Needless to say, the stories are radically abridged. The Cozy Classics Pride and Prejudice leaves out Lydia and Wickham, and the Emma has no room for Jane Fairfax. (Presumably, however, the Cozy Classics War and Peace, boiled down to a mere three characters, is an even greater shock for Tolstoy fans.)


Still, a surprisingly large amount of plot survives, at least in embryo. Pride and Prejudice gives us Darcy and Bingley (“friends”), Jane and Elizabeth (“sisters”), Darcy’s insult at the Assembly ball (“dance” and “mean”), Elizabeth’s trip to Netherfield to nurse her ailing sister (“sick” and “muddy”), Darcy’s first proposal and explanatory letter (“yes?” “no!” “write” and “read”) and the happy denouement (“walk” and “marry.”) The economical Emma somehow manages to squeeze in Harriet’s refusal of Robert Martin, Emma’s efforts to pair her with Mr. Elton, Mr. Elton’s proposal, Frank’s rescue of Harriet, and the Box Hill sequence, complete with insult, scolding and repentance.

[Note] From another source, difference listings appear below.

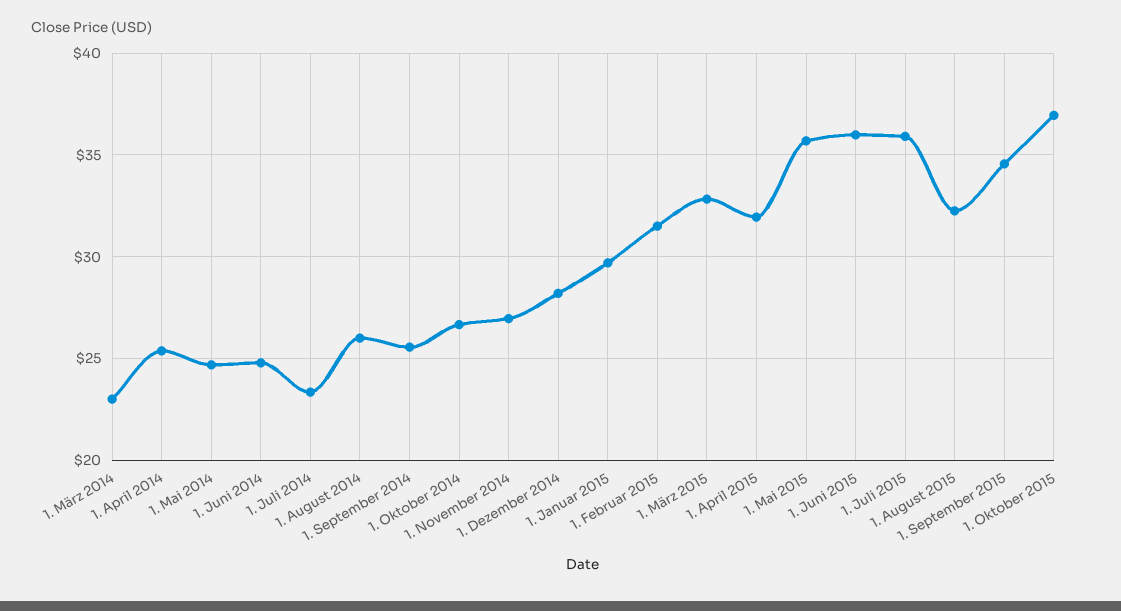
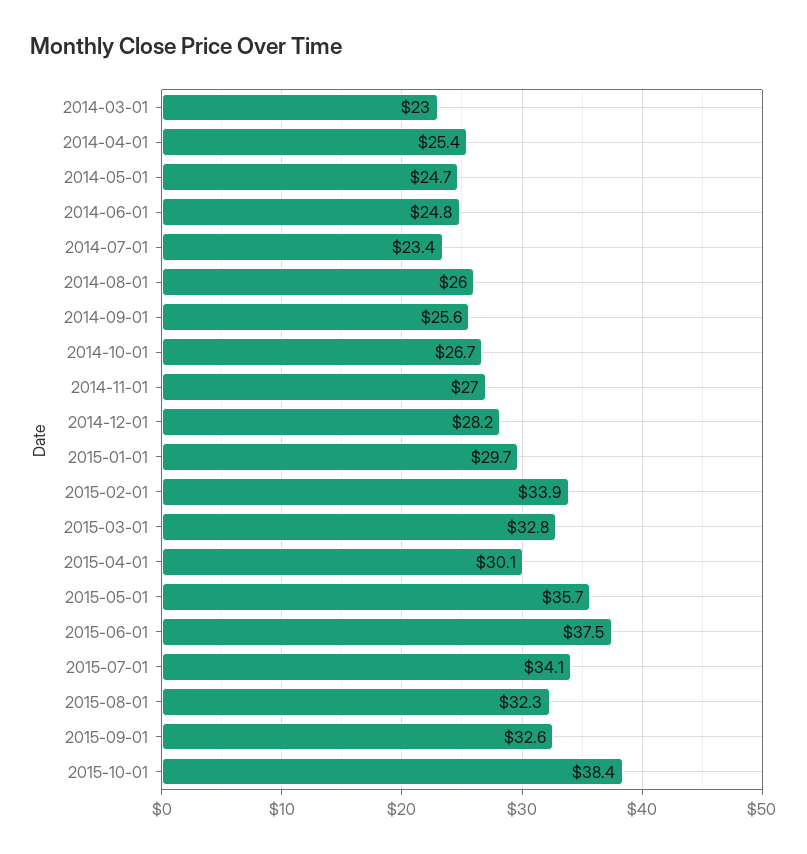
  {
    "1. März 2014": 23,
    "1. April 2014": 25.4,
    "1. Mai 2014": 24.7,
    "1. Juni 2014": 24.8,
    "1. Juli 2014": 23.4,
    "1. August 2014": 26,
    "1. September 2014": 25.6,
    "1. Oktober 2014": 26.7,
    "1. November 2014": 27,
    "1. Dezember 2014": 28.2,
    "1. Januar 2015": 29.7,
-   "1. Februar 2015": 31.5,
+   "1. Februar 2015": 33.9,
    "1. März 2015": 32.8,
-   "1. April 2015": 32,
+   "1. April 2015": 30.1,
    "1. Mai 2015": 35.7,
-   "1. Juni 2015": 36,
+   "1. Juni 2015": 37.5,
-   "1. Juli 2015": 36,
+   "1. Juli 2015": 34.1,
    "1. August 2015": 32.3,
-   "1. September 2015": 34.5,
+   "1. September 2015": 32.6,
-   "1. Oktober 2015": 37
+   "1. Oktober 2015": 38.4
  }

The Wangs envision their little books as vehicles for building young children’s vocabulary via narrative. And they suggest that parents use the books as jumping-off points for their own versions of the stories, sprinkling in selected quotations from the original. “There’s no right or wrong way to read Cozy Classics,” they promise.


It’s a generous and accessible mode of presenting Austen’s work, but also a tad peculiar, when you think about it. In this formulation, Austen’s novels, the products of one individual’s compelling imaginative vision, become almost like folk tales -- told and retold, reshaped and refashioned, according to the interests and needs of whoever is doing the telling and the listening. Pride and Prejudice or “Little Red Riding Hood”? Whatever. It’s all story.